When I decided to write this post, I wondered, "Am I really going to write about a toilet? Who writes about a toilet? And who reads about a toilet?" A poem came to mind--one that I read as an undergraduate. It was a poem about a toilet sliding, snail-like, into a living room, seeking love...and not finding any. Because really, who loves toilets? Even the word "toilet" sounds kind of ridiculous if you think about it long enough. Toilet,toilet,toilet. See what I mean?
And yet, if you buy and install the Kohler Cimarron High Efficiency WaterSense Elongated Toilet in your home, you may find yourself--as my husband and I did--discussing the merits of your new toilet over dinner.
"I really like the new toilet. Don't you?" your husband will comment, passing the dish of roasted green beans.

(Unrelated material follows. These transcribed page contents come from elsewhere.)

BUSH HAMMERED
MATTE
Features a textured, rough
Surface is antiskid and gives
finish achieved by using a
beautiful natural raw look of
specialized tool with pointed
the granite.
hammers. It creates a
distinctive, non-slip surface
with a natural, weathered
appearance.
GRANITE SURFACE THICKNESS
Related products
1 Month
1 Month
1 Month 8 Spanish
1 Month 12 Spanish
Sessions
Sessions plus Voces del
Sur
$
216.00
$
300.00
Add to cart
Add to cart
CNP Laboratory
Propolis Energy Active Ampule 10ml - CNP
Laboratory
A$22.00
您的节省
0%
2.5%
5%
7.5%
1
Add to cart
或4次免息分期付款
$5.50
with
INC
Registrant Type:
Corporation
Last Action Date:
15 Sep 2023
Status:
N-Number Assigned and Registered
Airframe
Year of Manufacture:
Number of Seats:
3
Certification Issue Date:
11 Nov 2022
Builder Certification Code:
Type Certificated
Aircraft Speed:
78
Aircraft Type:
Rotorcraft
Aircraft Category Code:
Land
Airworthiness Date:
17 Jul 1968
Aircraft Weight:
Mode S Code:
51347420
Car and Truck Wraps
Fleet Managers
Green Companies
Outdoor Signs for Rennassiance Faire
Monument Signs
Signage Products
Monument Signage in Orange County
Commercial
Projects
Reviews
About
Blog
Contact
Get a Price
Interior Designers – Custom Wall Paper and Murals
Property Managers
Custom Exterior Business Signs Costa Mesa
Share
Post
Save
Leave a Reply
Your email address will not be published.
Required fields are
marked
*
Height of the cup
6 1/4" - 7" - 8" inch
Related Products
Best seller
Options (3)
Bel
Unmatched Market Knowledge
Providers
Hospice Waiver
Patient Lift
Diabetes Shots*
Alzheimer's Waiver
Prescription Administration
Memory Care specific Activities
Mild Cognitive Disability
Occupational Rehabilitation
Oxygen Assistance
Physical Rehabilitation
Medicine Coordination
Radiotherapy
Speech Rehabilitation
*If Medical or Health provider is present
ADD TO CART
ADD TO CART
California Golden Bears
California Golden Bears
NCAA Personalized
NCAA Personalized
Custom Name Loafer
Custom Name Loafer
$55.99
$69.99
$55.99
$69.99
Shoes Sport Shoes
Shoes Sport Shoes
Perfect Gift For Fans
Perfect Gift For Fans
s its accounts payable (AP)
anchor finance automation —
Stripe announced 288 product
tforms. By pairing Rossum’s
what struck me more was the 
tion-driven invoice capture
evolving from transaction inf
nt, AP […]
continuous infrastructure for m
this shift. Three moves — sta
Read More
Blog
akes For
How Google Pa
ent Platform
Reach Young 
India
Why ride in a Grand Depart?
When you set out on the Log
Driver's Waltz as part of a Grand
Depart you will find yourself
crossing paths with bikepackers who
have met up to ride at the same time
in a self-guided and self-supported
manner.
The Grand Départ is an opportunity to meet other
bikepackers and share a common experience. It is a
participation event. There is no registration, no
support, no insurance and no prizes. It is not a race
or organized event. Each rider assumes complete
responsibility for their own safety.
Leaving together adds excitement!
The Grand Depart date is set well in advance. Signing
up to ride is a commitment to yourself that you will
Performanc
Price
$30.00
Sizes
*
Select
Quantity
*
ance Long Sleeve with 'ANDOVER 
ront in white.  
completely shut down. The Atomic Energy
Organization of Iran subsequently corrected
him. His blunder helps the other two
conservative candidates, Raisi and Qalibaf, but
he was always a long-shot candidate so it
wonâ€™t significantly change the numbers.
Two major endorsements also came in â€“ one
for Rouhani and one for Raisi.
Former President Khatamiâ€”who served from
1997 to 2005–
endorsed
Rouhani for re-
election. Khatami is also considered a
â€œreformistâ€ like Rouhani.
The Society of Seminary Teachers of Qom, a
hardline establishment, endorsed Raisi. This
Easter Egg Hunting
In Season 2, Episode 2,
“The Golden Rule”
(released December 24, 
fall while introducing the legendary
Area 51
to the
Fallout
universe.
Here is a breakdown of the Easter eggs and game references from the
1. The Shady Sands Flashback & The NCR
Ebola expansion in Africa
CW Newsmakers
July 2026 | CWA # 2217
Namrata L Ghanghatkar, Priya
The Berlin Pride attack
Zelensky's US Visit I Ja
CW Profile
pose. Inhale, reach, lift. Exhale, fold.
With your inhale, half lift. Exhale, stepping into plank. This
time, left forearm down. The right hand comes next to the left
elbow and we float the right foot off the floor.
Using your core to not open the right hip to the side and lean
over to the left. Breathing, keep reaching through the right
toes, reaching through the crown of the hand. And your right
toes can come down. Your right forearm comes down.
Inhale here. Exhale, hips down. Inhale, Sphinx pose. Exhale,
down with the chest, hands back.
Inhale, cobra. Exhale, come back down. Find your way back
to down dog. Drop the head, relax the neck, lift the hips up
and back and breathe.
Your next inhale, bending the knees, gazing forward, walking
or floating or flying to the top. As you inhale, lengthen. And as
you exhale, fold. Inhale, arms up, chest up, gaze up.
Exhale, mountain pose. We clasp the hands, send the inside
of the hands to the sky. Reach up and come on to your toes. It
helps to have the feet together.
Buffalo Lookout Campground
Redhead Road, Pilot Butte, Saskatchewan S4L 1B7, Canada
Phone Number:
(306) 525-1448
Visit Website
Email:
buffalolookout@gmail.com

"Gosh yes!" You'll gush, "It's the best! Shall we replace both of the upstairs toilets too?" At this point, part of your brain will cringe, because your conversation sounds like the script from a failed "Saturday Night Live" skit, but the other half of your brain will still be sighing, "That is one fine toilet."
I don't care how many etiquette classes you have taken or how many Emily Post books you've read and memorized. If you buy this toilet, you will more than likely find yourself inadvertently discussing it over dinner. It's just that good.
What is there to love about this toilet?
First of all, it's a HET--High Efficiency Toilet. It only uses 1.28 GPF. GPF stands for Gallons Per Flush--not to be confused with GPS, which would be a really unnecessary toilet feature unless the toilet happened to be in a mobile home. The Cimarron is one of the "new breed" of HETs; unlike the old "flush 30 times and maybe the paper will eventually go down" kind of water-saving / low flow toilets, this one does the job in one quiet, powerful flush every time.
Second, it's nice and tall--the same height as a standard chair-- so it's more comfortable and ergonomic for most folks to use (older folks in particular). Its similarity to a dining room chair may in part explain why we felt so comfortable discussing it over dinner, come to think of it.
Third, it's easy to install, which makes it a great choice for do-it-yourselfers.
Fourth, both the toilet seat and the toilet lid are designed to "quiet close". In other words, when you close them, they don't slam closed, awakening sleeping babies for miles around. Instead, they close in slow motion--imagine the toilet seat version of "The Matrix". So if you are awakened at 3am, it will not be due to Great Uncle Ernie slamming the toilet seat down in the guest bathroom. Instead, you will be awakened at 3am by Great Uncle Ernie bleating "Happy Days Are Here Again" with gusto on his trumpet because he has never before in his 96 years on earth encountered a toilet quite so swell.
Fifth, everyone loves it. Just read the reviews. It received 5 stars on the Lowe's website. We are not the only weirdos discussing this toilet over dinner, thank you very much.
Sixth, if your existing toilet is a water guzzler, your town or city may even pay you to replace your existing toilet with a HET. If you'd like to see if your local municipality has a HET rebate program, toiletrebate.com may be a good place to start (though I noticed that our town's program was not listed there). For my local readers, I will share that the Town of Cary, NC has a HET rebate program which offers a $100 rebate for each water-guzzling toilet replaced (up to 2 per residential home). Raleigh and Durham offer similar programs.
Seventh, if you ever tire of discussing politics, religion, or great literature over dinner, the Kohler Cimarron will always be there for you, happy to bask in the glow of your adoring discourse.
Curious about the toilet poem that I referenced earlier? You can find the poem in its entirety here.
Finally, for the record, I have not been compensated in any way to endorse this toilet. Though being sponsored by a toilet would really send a message to the world that I "have arrived", don't you think?